A month after she died (of a ruptured esophagus), I got a letter from her mom:
“Silvia wrote on one of the pages of her journal - ‘I am thankful to have such a caring doctor as Dr. Scott. He seems more like a friend to me than a doctor.’
I hope that you somehow saw a glimpse of the real Silvia and that she influenced your life in a positive way.”
She wrote about me in a paper journal. That makes it seem even longer ago.
III.
Twenty eight years ago. Detroit.
Someone is angrily yelling right outside of my dad’s apartment window again. Dad’s shiny black shoes clack across the wooden floor into the bedroom. A drawer opens and shuts quickly. His voice rumbles, “You kids stay here.” Then he’s out the door again.
Oh man, there’s going to be a fight, my brother and I are both thinking.
Later dad tells us there was no fight, “Just some drunk sonovabitch. Goddamned Crazy Richard again.” He thinks for a second, and says, “Show me how you make a fist.”
I’m nine years old and I make a fist - the wrong way.
“Don’t put your thumb inside your fingers. Thumb is outside like this or you’ll break it. Always keep the wrist straight, son….”
Last month. Our basement.
My five-year old son and I roll into a giant stuffed tiger. I’m showing him the single-leg takedown.
“Okay, your turn now,” I tell him, “Drop your level. Go for the leg. Ear on my belly button or you’ll get guillotined.”
He’s laughing because I said belly button. I’m laughing because he’s wrapped around my leg like a monkey moon boot.
“Do the funny one now,” Sun Su giggles.
“What funny one?”
“The triangle (choke), hehehee.”
“Maybe later.”
Putting someone to sleep in six seconds will have to wait until he’s in high school. I’ll probably teach our girl when she’s in middle school though.
IV.
At night, Sun Su has to hold my arm before he falls asleep. Sometimes in the dark, he’ll feel a scab, callous, hangnail, or my vein and ask why that part of my hand feels different today. He knows the back of my hand better than I do.
Dad’s hands. I remember them too. Strong, rough, veiny. The yellow stain on his index finger from smoking too much. The scars and occasional split fingernail from handyman work. The tattoos on his forearms in Japanese lettering.
I think it’s hard being a father without thinking of your own father all the time. Measuring your parenting against his. Guiding yourself. Maybe it’s more like pacing yourself.
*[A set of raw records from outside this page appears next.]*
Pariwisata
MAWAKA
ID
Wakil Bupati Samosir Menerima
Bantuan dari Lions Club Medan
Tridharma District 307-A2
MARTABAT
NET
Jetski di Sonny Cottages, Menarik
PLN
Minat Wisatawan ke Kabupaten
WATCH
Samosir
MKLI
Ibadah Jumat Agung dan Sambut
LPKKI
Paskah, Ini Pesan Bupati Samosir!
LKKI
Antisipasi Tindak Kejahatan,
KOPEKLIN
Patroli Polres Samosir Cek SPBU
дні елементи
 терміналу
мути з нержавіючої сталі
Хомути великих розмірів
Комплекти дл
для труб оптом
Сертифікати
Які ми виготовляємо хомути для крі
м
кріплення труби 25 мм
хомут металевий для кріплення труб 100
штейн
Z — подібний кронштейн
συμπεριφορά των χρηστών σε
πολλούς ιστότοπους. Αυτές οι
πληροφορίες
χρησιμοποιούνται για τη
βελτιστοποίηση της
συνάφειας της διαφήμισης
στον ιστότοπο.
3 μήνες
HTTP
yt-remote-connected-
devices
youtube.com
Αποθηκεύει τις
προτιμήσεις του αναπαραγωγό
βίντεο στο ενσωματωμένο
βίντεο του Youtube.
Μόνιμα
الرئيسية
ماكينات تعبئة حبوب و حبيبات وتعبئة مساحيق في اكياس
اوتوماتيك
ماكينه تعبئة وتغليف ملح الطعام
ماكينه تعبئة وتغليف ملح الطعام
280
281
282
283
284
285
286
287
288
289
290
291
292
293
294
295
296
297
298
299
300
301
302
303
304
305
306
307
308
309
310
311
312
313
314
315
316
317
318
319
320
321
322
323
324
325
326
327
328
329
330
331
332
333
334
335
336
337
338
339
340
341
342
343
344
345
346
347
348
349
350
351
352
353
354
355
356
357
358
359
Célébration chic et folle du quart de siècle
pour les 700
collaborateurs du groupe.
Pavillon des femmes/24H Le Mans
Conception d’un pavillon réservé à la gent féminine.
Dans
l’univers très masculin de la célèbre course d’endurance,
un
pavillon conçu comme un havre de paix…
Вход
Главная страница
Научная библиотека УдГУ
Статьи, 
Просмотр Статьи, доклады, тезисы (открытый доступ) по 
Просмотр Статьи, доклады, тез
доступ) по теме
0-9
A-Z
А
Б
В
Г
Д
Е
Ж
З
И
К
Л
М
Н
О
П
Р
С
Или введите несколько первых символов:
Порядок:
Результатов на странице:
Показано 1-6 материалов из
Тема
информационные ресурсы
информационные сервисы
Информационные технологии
Repeating the good things while filling in the missing things in that ghostly shroud he left for you to step into. A blueprint of remnants of contact, slivers of moments, parcels of words. At least until the blueprint expires when they turn thirteen, the age my dad died. Then I’ll have to wing it.
Every time I walk Sun Su to the bus stop, I think this is one of those child-dad memories that I didn’t have. Every day I hug my kids I think how I didn’t even see my dad for days or weeks or months at a time. Just having mom and dad in the same house for more than a pickup or dropoff is something I only remember on a few Christmases. Thanks Jesus, I’m not really a believer but I have to admit, your birthdays do rock.
It’s good to have ghosts, I guess.
Thanks for haunting. You too.
(I don’t normally do the Writing Collaboration thing but thanks to Carlos and Rice Bowl Journals for the idea.)